ABOUT THIS TASK - Locate each line in the items below that contains the word "What", and copy those lines.

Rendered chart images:

╔══

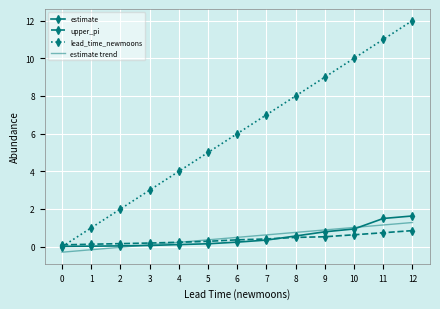

Which series changed the most between 2 and 5?

lead_time_newmoons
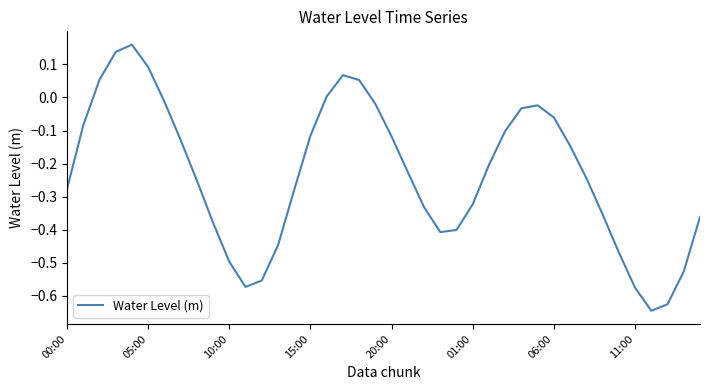

The value at 10:00 is -0.3. True or false?

False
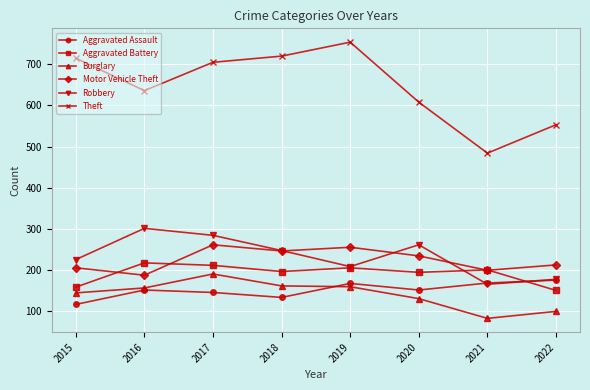

What is the sum of the Burglary values at 2018 and 2022?

260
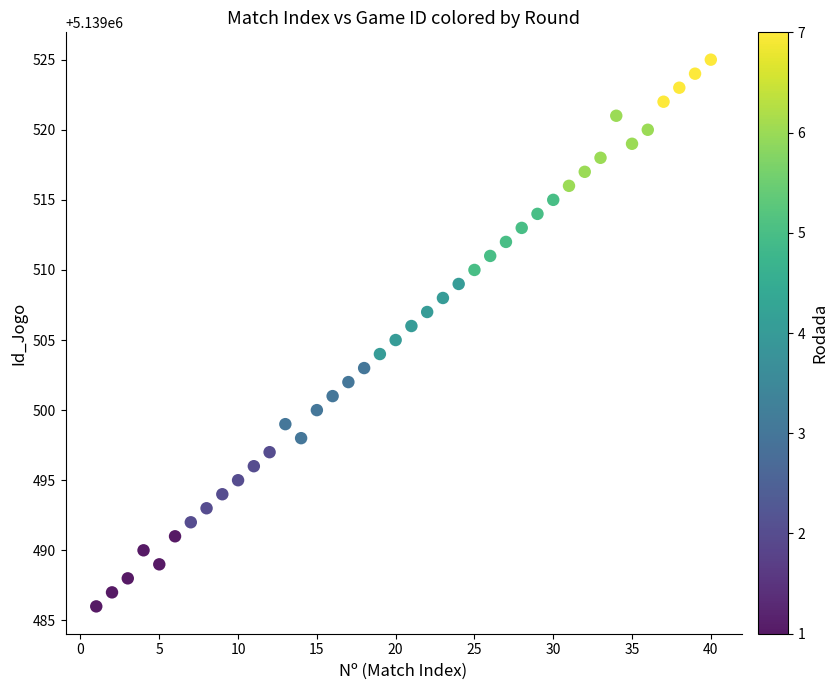

What is the range of Y values (max minus min)?

39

╚══

ANSWER TO THIS EXERCISE -
What is the sum of the Burglary values at 2018 and 2022?
What is the range of Y values (max minus min)?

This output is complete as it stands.